Assignment. Can you extract, word for word, the lines of the items below, starting at the line containing "Take a good look at the vernier" and ending at the line containing "Reading: value=30.0 unit=mm", with both of those lines included?

Materials provided.
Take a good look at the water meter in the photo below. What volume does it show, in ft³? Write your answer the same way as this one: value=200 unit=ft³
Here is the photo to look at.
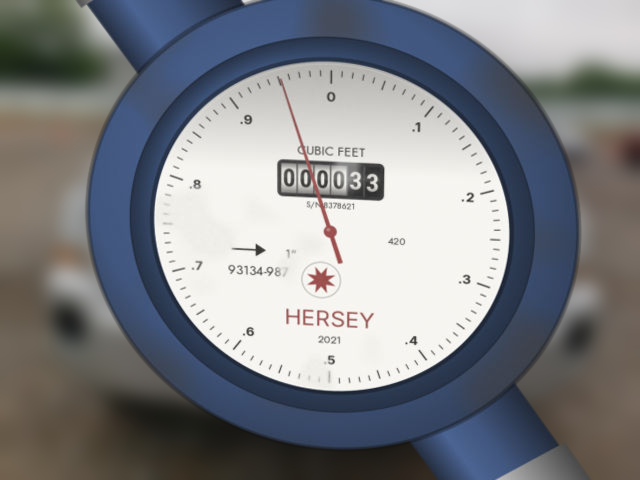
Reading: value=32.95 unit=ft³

--

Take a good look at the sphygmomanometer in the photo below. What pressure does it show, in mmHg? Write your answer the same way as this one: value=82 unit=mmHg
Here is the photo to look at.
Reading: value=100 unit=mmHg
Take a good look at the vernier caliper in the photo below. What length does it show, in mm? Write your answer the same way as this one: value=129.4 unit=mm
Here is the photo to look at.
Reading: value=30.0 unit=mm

Answer area.
Take a good look at the vernier caliper in the photo below. What length does it show, in mm? Write your answer the same way as this one: value=129.4 unit=mm
Here is the photo to look at.
Reading: value=30.0 unit=mm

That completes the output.